* _TASK DESCRIPTION_
In the book review below, at which newspaper does Daum work as a columnist?

* _READING PASSAGE_
Daum, an essayist, novelist and columnist at The Los Angeles Times, comes to the topic honestly. In her most recent collection, “The Unspeakable,” she explores her conflicted relationship to the idea of becoming a mother, and how she sought to resolve it by mentoring foster children. Statistically speaking, she began adulthood in the crowded “temporarily childless” category — those who think they’ll have a kid someday — and wound up “voluntarily childless.” As she writes in the introduction here: “Those of us who choose not to become parents are kind of like Unitarians or nonnative Californians. We tend to arrive at our destination via our own meandering, sometimes agonizing paths.”
ot surprisingly, nine of the writers who heeded her call also began adulthood in the “temporarily childless” category, several of them enduring failed pregnancies, miscarriages or abortions before finally realizing that childlessness suited them best. Seven were “voluntarily childless” from the start, but as Lionel Shriver discovered after her novel “about motherhood gone dreadfully wrong” became a best seller, positioning her in the public eye as the poster girl for “maternal ambivalence,” even the most comfortably childless woman can find herself reconsidering her choices, if only briefly. That all three of the male contributors have had a much easier time of it seems about right; the essayist and cartoonist Tim Kreider writes about his lifelong indifference, “Men who don’t want kids get a dismissive eye roll, but the reaction to women who don’t want them is more like: What’s wrong with you?”

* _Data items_
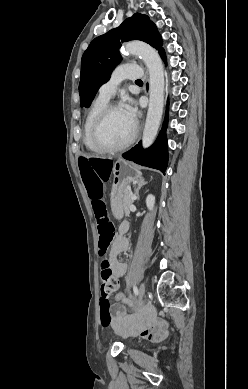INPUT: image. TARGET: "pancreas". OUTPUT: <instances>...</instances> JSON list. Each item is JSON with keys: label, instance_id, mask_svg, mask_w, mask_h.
Segmentation results:
<instances>
[{"label": "pancreas", "instance_id": "obj_1", "mask_svg": "<svg viewBox=\"0 0 248 389\" xmlns=\"http://www.w3.org/2000/svg\"><path fill=\"white\" fill-rule=\"evenodd\" d=\"M122 191H123V207H124L125 214L127 215L129 214L128 206L133 202V200L131 199L132 194L129 192L127 187H124Z\"/></svg>", "mask_w": 248, "mask_h": 389}]
</instances>
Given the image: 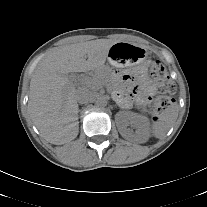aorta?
<instances>
[{"mask_svg": "<svg viewBox=\"0 0 207 207\" xmlns=\"http://www.w3.org/2000/svg\"><path fill=\"white\" fill-rule=\"evenodd\" d=\"M95 105H96L97 107H105V106L107 105V100H106V98L103 97V96L98 97V98L96 99V101H95Z\"/></svg>", "mask_w": 207, "mask_h": 207, "instance_id": "aorta-1", "label": "aorta"}]
</instances>
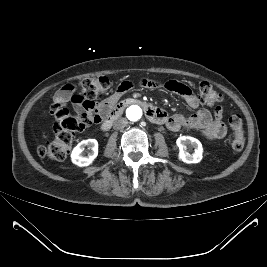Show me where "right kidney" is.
Returning a JSON list of instances; mask_svg holds the SVG:
<instances>
[{
  "instance_id": "1",
  "label": "right kidney",
  "mask_w": 267,
  "mask_h": 267,
  "mask_svg": "<svg viewBox=\"0 0 267 267\" xmlns=\"http://www.w3.org/2000/svg\"><path fill=\"white\" fill-rule=\"evenodd\" d=\"M87 149L88 156L83 155ZM98 155V142L96 139H87L81 141L72 151L71 160L80 167L90 165Z\"/></svg>"
}]
</instances>
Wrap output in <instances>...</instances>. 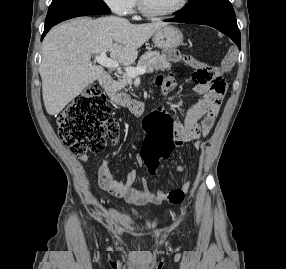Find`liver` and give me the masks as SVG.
Segmentation results:
<instances>
[{"instance_id":"obj_1","label":"liver","mask_w":286,"mask_h":269,"mask_svg":"<svg viewBox=\"0 0 286 269\" xmlns=\"http://www.w3.org/2000/svg\"><path fill=\"white\" fill-rule=\"evenodd\" d=\"M165 26V22L136 25L110 16L76 18L51 29L43 40L39 67L47 113L57 115L101 77L103 67L91 63L92 54L106 51L111 59L129 66L135 62L138 49Z\"/></svg>"}]
</instances>
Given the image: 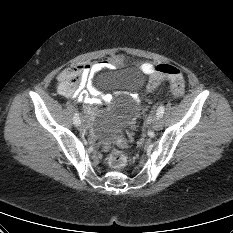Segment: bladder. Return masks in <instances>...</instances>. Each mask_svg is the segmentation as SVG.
<instances>
[{"label":"bladder","instance_id":"obj_1","mask_svg":"<svg viewBox=\"0 0 233 233\" xmlns=\"http://www.w3.org/2000/svg\"><path fill=\"white\" fill-rule=\"evenodd\" d=\"M100 81L104 84L133 90L142 85L143 77L137 70L127 69L122 72L106 74L101 77ZM136 113L135 103L130 100L124 101L96 116L92 122V132L100 138L109 137L127 127Z\"/></svg>","mask_w":233,"mask_h":233}]
</instances>
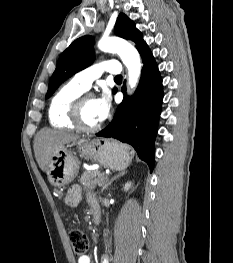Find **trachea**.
Listing matches in <instances>:
<instances>
[{
	"mask_svg": "<svg viewBox=\"0 0 233 263\" xmlns=\"http://www.w3.org/2000/svg\"><path fill=\"white\" fill-rule=\"evenodd\" d=\"M115 81H122V76L121 75H118L115 77L114 79Z\"/></svg>",
	"mask_w": 233,
	"mask_h": 263,
	"instance_id": "3493384b",
	"label": "trachea"
}]
</instances>
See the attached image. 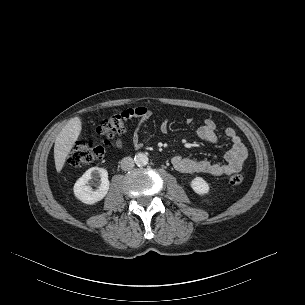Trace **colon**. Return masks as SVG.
<instances>
[{"label": "colon", "instance_id": "colon-1", "mask_svg": "<svg viewBox=\"0 0 305 305\" xmlns=\"http://www.w3.org/2000/svg\"><path fill=\"white\" fill-rule=\"evenodd\" d=\"M131 117V113L126 110L105 119L97 128V134L102 138V142L73 145L68 153L67 162L72 166H87L103 159L111 146V140L126 130ZM243 180L242 175L234 174L229 182L231 185H240Z\"/></svg>", "mask_w": 305, "mask_h": 305}]
</instances>
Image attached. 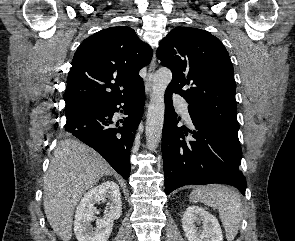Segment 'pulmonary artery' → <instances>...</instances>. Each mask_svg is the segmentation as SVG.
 <instances>
[{"label":"pulmonary artery","instance_id":"e3ab8cb5","mask_svg":"<svg viewBox=\"0 0 295 241\" xmlns=\"http://www.w3.org/2000/svg\"><path fill=\"white\" fill-rule=\"evenodd\" d=\"M173 100H174L175 105L178 107V109L180 110L181 114L183 115L184 119L187 122H190L191 121V118H190L189 111H188V102L186 100H184L178 94H174Z\"/></svg>","mask_w":295,"mask_h":241}]
</instances>
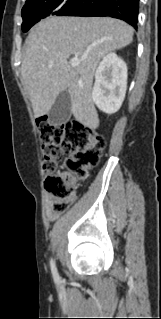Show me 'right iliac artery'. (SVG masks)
<instances>
[{"mask_svg":"<svg viewBox=\"0 0 161 319\" xmlns=\"http://www.w3.org/2000/svg\"><path fill=\"white\" fill-rule=\"evenodd\" d=\"M50 266H51V272H52L54 281L59 282V280H60L59 274L57 272V268H56V265H55V262L53 261V259H51V261H50Z\"/></svg>","mask_w":161,"mask_h":319,"instance_id":"1","label":"right iliac artery"}]
</instances>
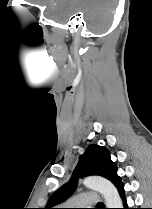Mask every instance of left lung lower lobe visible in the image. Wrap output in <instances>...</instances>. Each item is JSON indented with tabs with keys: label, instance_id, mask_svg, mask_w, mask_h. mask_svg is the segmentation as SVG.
I'll list each match as a JSON object with an SVG mask.
<instances>
[{
	"label": "left lung lower lobe",
	"instance_id": "left-lung-lower-lobe-1",
	"mask_svg": "<svg viewBox=\"0 0 152 209\" xmlns=\"http://www.w3.org/2000/svg\"><path fill=\"white\" fill-rule=\"evenodd\" d=\"M118 192H119L121 198H122L123 201H124V208H123V209H130V208L127 207L126 198H125V194H124V186H123V184H121V185L118 187Z\"/></svg>",
	"mask_w": 152,
	"mask_h": 209
}]
</instances>
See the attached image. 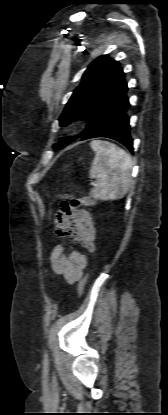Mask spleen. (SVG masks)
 <instances>
[{"label": "spleen", "instance_id": "obj_1", "mask_svg": "<svg viewBox=\"0 0 168 415\" xmlns=\"http://www.w3.org/2000/svg\"><path fill=\"white\" fill-rule=\"evenodd\" d=\"M95 157L90 177L96 179L92 195L100 200H118L128 192L131 181L132 160L117 145L94 140L90 143Z\"/></svg>", "mask_w": 168, "mask_h": 415}]
</instances>
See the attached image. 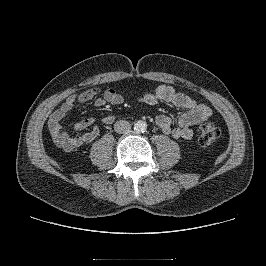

* _CORRECT RESULT_
The Los Angeles Times